REQUIREMENT:
The copy you produce must repeat each record exactly and contain no pictures.
= = = =
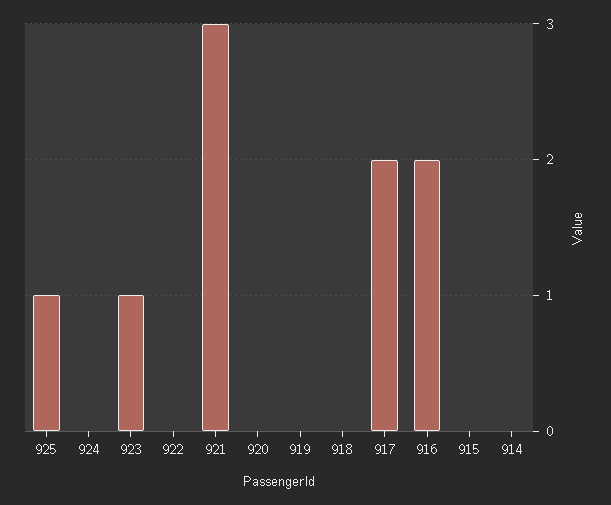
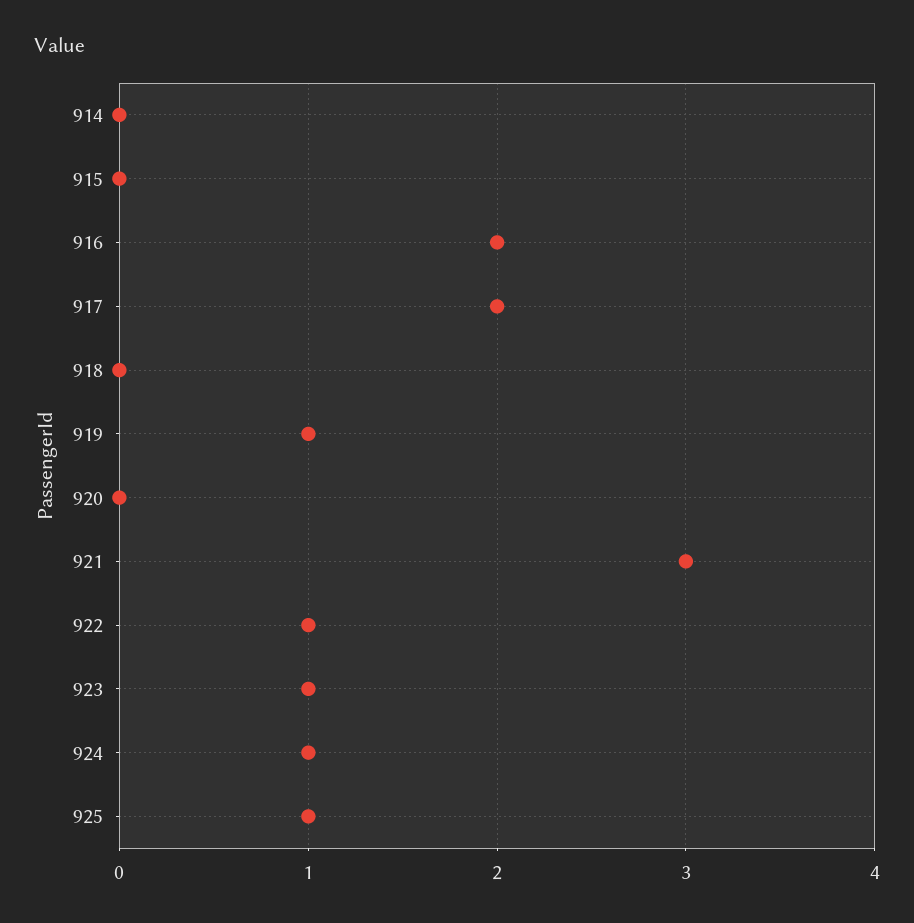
  {
    "925": 1,
-   "924": 0,
+   "924": 1,
    "923": 1,
-   "922": 0,
+   "922": 1,
    "921": 3,
    "920": 0,
-   "919": 0,
+   "919": 1,
    "918": 0,
    "917": 2,
    "916": 2,
    "915": 0,
    "914": 0
  }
= = = =
TASK RESPONSE:
  {
    "925": 1,
-   "924": 0,
+   "924": 1,
    "923": 1,
-   "922": 0,
+   "922": 1,
    "921": 3,
    "920": 0,
-   "919": 0,
+   "919": 1,
    "918": 0,
    "917": 2,
    "916": 2,
    "915": 0,
    "914": 0
  }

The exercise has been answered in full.